Die wichtigsten rechtlichen Punkte aus dem Urteil

  1. E-Mail-Werbung ohne vorherige ausdrückliche Einwilligung ist unzulässig.
    Entscheidend ist ein vorheriges, klares Ja des Adressaten. Ein bloß vermutetes Interesse oder eine lose Geschäftsbeziehung genügt nicht.
  2. LinkedIn-Vernetzung ersetzt keine Einwilligung.
    Aus einer Vernetzung oder einem Kontaktstatus lässt sich keine Zustimmung zu Werbe-E-Mails ableiten. Für E-Mail-Werbung braucht es eine ausdrückliche Einwilligung.
  3. Die Bestandskunden-Ausnahme greift nur unter engen Voraussetzungen.
    Die Ausnahme setzt typischerweise voraus, dass die E-Mail-Adresse im Zusammenhang mit einem Verkauf erhoben wurde und weitere Bedingungen eingehalten werden. Daran fehlte es hier.
  4. Unternehmen können sich auch über das Recht am eingerichteten und ausgeübten Gewerbebetrieb wehren.
    Unverlangte Werbe-E-Mails stören Abläufe, binden Zeit und Ressourcen und können deshalb als betriebsbezogener Eingriff einen Unterlassungsanspruch begründen.
  5. Die Wiederholungsgefahr entfällt regelmäßig nicht durch bloßes “Löschen aus dem Verteiler”.
    Wenn es bereits zu unzulässiger Werbung kam, wird Wiederholungsgefahr grundsätzlich angenommen.
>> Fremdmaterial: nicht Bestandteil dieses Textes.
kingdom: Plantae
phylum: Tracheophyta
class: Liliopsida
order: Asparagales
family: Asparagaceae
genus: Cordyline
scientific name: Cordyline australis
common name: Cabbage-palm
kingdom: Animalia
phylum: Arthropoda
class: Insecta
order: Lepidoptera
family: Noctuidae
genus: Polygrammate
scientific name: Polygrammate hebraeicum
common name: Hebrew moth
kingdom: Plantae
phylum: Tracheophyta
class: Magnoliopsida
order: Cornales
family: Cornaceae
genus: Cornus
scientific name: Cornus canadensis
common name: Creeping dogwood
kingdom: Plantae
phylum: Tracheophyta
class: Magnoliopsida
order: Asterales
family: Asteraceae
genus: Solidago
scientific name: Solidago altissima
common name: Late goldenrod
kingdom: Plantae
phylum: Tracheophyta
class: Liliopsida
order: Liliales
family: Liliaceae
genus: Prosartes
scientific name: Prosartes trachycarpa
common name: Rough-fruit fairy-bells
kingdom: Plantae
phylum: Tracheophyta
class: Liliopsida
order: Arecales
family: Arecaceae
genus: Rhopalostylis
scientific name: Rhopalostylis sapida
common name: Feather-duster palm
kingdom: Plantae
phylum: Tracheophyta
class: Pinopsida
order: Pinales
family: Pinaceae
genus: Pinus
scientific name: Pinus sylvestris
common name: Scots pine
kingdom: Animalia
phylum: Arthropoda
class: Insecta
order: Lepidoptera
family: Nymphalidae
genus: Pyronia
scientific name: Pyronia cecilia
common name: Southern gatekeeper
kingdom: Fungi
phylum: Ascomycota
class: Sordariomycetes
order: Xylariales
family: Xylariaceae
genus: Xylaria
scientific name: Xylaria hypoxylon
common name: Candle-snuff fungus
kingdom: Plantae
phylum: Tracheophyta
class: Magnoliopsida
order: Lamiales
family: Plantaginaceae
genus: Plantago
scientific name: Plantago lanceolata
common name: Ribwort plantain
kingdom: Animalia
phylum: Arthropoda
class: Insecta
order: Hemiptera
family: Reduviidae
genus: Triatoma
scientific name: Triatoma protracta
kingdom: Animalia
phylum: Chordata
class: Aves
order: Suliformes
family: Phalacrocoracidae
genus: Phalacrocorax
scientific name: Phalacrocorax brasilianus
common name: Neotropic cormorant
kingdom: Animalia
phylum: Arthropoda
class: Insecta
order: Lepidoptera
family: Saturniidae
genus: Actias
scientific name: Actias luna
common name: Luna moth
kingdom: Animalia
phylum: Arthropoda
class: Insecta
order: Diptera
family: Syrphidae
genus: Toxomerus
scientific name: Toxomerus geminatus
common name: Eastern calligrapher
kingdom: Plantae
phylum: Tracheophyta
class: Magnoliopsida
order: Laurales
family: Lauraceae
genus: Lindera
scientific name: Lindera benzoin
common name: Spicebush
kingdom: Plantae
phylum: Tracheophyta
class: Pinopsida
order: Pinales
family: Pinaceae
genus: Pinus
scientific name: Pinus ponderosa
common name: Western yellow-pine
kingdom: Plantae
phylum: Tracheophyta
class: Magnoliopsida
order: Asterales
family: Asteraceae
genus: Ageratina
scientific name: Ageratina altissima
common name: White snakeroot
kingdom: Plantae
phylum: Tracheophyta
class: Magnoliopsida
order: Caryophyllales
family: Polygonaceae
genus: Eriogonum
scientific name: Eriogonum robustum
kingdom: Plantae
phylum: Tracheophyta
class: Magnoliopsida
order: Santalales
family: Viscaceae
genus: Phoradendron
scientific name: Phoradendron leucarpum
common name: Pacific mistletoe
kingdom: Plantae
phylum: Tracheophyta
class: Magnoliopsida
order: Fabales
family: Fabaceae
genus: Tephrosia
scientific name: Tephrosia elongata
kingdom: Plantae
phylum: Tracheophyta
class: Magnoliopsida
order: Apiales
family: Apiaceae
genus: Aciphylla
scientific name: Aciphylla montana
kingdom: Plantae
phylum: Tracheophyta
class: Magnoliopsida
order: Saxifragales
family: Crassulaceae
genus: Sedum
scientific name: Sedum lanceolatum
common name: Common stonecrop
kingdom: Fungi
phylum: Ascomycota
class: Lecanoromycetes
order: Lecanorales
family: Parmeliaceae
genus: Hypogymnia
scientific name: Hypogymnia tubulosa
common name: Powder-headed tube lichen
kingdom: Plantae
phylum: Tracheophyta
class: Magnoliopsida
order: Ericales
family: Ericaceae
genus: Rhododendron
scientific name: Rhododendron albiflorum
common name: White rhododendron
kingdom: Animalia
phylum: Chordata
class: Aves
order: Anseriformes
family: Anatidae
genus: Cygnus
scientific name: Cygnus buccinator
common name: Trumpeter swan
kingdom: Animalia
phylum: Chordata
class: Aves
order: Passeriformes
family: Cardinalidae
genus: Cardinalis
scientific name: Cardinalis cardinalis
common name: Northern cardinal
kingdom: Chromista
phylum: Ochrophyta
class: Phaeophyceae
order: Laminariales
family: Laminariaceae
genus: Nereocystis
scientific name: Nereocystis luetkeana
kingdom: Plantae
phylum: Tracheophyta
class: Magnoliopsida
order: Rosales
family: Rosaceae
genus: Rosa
Sie wird in der Praxis häufig erst durch eine strafbewehrte Unterlassungserklärung ausgeräumt.
  6. Berechtigte Abmahnkosten sind erstattungsfähig.
    Ist die Abmahnung berechtigt und erforderlich, können die Anwaltskosten als Schaden bzw. Aufwendungsersatz erstattungsfähig sein.

Praxis-Checkliste: So bleibt E-Mail-Marketing im B2B rechtssicher

  • Einwilligung vor Versand einholen und dokumentieren (idealerweise Double-Opt-in).
  • Keine Adressgewinnung aus LinkedIn-Profilen, Websites oder Impressen für Werbe-Mailings ohne Einwilligung.
  • Bestandskundenwerbung nur nutzen, wenn die gesetzlichen Voraussetzungen tatsächlich erfüllt sind.
  • Jede Werbe-Mail mit klarer Abmeldemöglichkeit versehen (das ersetzt aber nicht die Einwilligung).
  • Verteilerpflege, Nachweise und Prozesse so aufsetzen, dass Einwilligungen jederzeit belegt werden können.

Fazit
Das Urteil ist ein Warnhinweis an alle, die Social-Media-Kontakte als Grundlage für E-Mail-Akquise verstehen. Für Werbe-E-Mails gilt: Ohne vorherige ausdrückliche Einwilligung ist das Risiko hoch, selbst wenn die Adresse öffentlich auffindbar ist und selbst wenn eine Vernetzung bei LinkedIn besteht.